Sempre tão atentos e reverentes a pesquisas de opinião, os partidos e
os políticos têm uma impressionante capacidade de se manter alheios aos
crescentes índices de rejeição à obrigatoriedade do voto, exigência com
a qual o Brasil se alinha a uma minoria de países, inclusive na América
do Sul.
Por que voltar ao assunto agora? Para juntar dois fatos: uma pesquisa
do instituto Datafolha publicada neste domingo e a recorrente proposta
de reforma política feita diante de toda e qualquer crise. Mesmo
daquelas atinentes à ausência de compostura das pessoas, mal que as
regras por si só não dão conta de corrigir.
A consulta mostra que 61% dos pesquisados são contrários ao voto
obrigatório, enquanto 38% são a favor. Há dois anos, havia um empate:
48% eram contra e 48% favoráveis.
Em 2008, 53% apoiavam a obrigatoriedade e 43% preferiam que o voto
fosse facultativo. A tendência se inverteu de maneira acentuada e, ainda
assim, o tema é solenemente ignorado nos debates sobre reforma
política.
Há propostas no Congresso para instituir o facultativo, mas tirando
seus autores e uns poucos defensores, são solenemente ignoradas pela
ampla maioria de partidos de todas as correntes. O argumento mais comum é
o de que o voto obrigatório é uma garantia democrática.
Não resiste à confrontação com a realidade vigente na maioria das
nações democráticas. Pela trajetória descendente da satisfação do
brasileiro em ter seu direito de votar transformado em imposição do
Estado, trata-se de uma assertiva na contramão dos anseios do
eleitorado.
Para contraditar há uma teoria corrente não só entre políticos, mas
também entre acadêmicos, juristas e curiosos em geral, segundo a qual
nesse assunto o público não sabe o que diz.
Engraçado, tomam-se como verdadeiros todos os demais itens da lista
escolhida por especialistas para integrar a reforma política, mas quando
se trata de considerar a opinião do eleitor a respeito de seu ato
individual e sagrado, não vale.
As justificativas são várias, mas a mais cínica reza que o povo
brasileiro ainda não teria atingido o estágio de educação e consciência
suficiente para conquistar o direito ao exercício do discernimento. Isso
é dito assim como se fosse uma argumentação robusta e bastante lógica.
Lamentavelmente, seus autores não informam de que maneira seria medido
esse momento glorioso nem indicam a que tribunal seria submetido o
eleitorado para o julgamento sobre o alcance e o preparo para a
conquista da independência.
A solução por ora encontrada é fingir que a questão não existe, não
tem relevância ou que guarda relação com uma insatisfação (temporária?)

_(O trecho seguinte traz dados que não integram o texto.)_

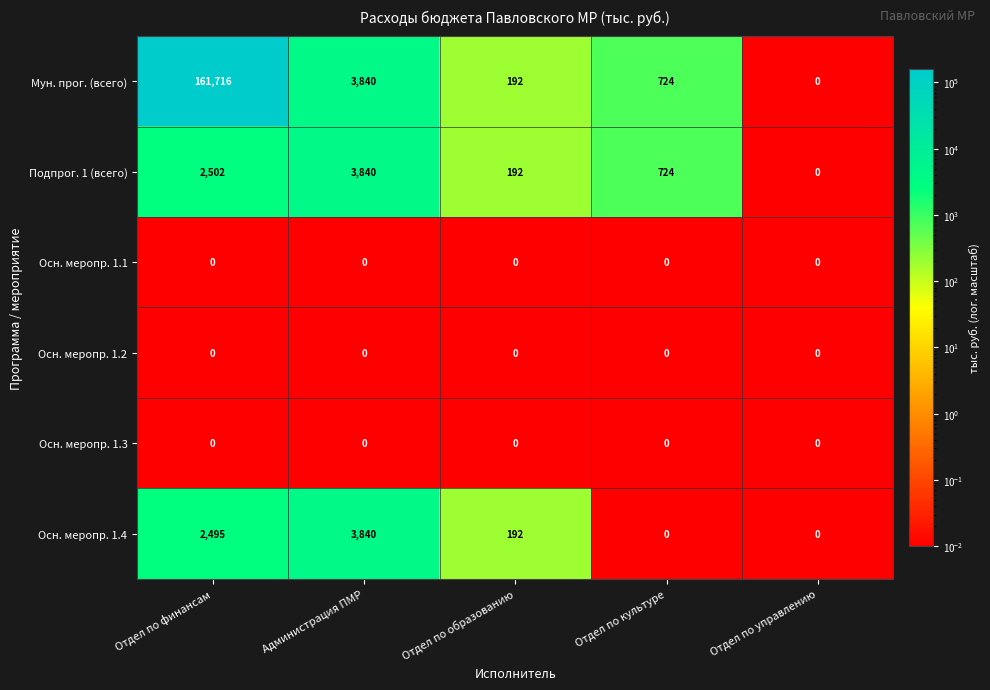

At which category is the sum across all series the highest?

Отдел по финансам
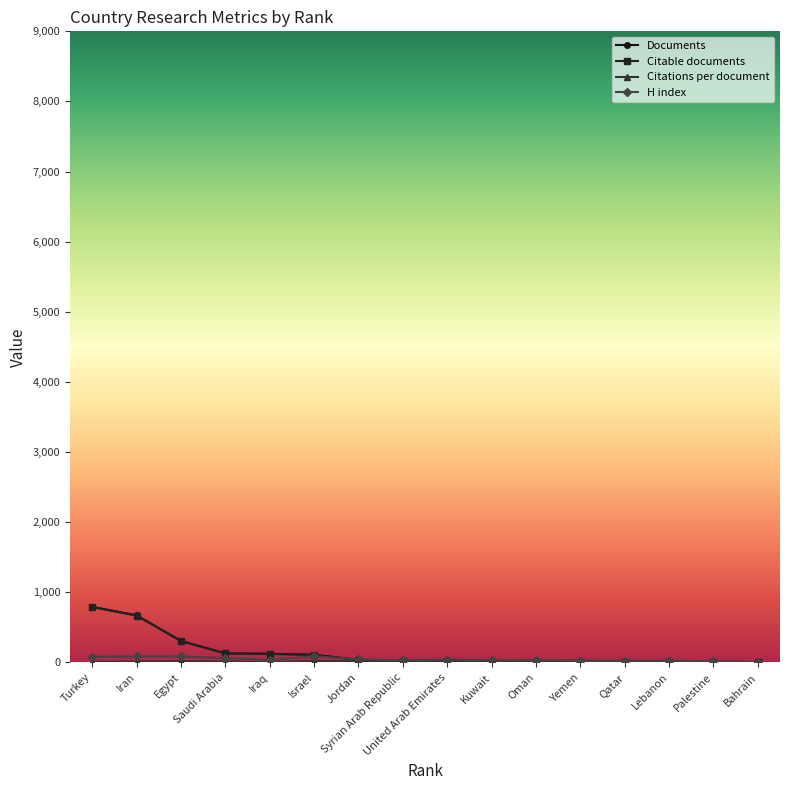

Which series has the largest range (max minus min)?

Documents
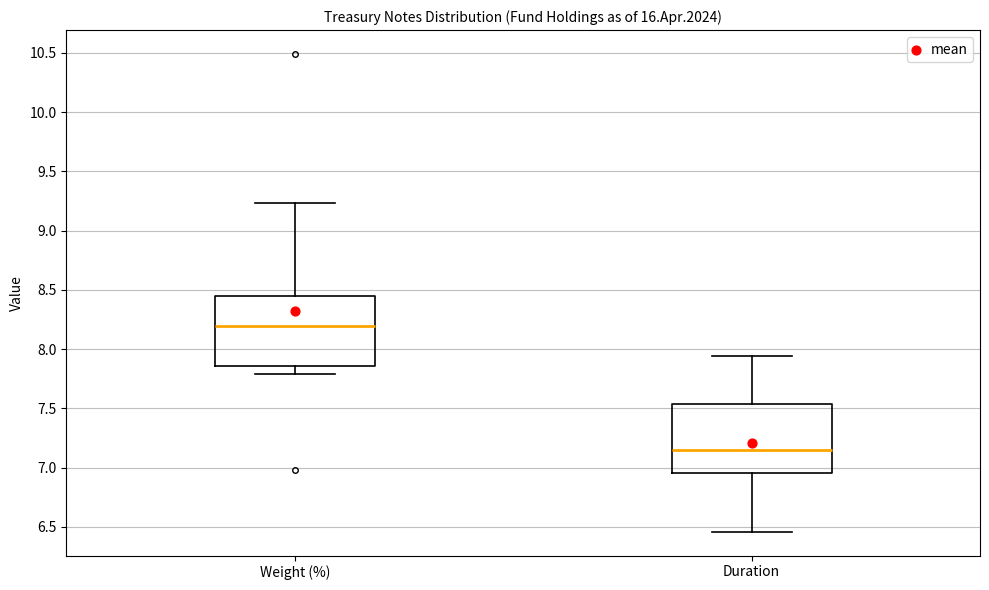

Reading left to right, read every box against the y-axis: the position of its median line, the range the box covers, and the ends of its whiskers. The values are not printed on the chart, so give them approximately, as read against the axis.

Weight (%): median 8.20, box 7.85 to 8.45, whiskers 7.80 to 9.25
Duration: median 7.15, box 6.95 to 7.55, whiskers 6.45 to 7.95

generalizada com a política e as instituições - talvez a ser resolvida
com a reforma política.
A descrença de fato pode ser um dos motivos. Mas a desatenção, o
menosprezo a algo que aparece na pesquisa como causa de desconforto é
parte da descrença, pois não?
Quem sabe o eleitorado esteja, ao contrário do que pensam os sabidos,
cada vez mais consciente. Convicto de que o voto é um direito e que tem
sido imposto como obrigação sem que os eleitos se vejam obrigados a
corresponder minimamente às expectativas dos representados.
A prova de que não ouvem é que simplesmente ignoram um tema tão
diretamente relacionado à vontade do eleitor como a forma do voto.
A chance de que os candidatos à Presidência tratem do assunto é nula,
porque o problema não é de consciência nem de educação, muito menos de
defesa da democracia: é medo de perder a garantia da reserva de mercado.
Nisso não falam, mas há consenso tácito.
Crescerá substancialmente a abstenção? Sem dúvida, uma vez facultado o
direito de não votar, os candidatos, os representantes, os governantes
terão de mudar radicalmente o comportamento para motivar o cidadão
brasileiro ir às urnas com vontade de acertar.
Essa é a obra necessária e à qual ninguém se dispõe a dar as mãos.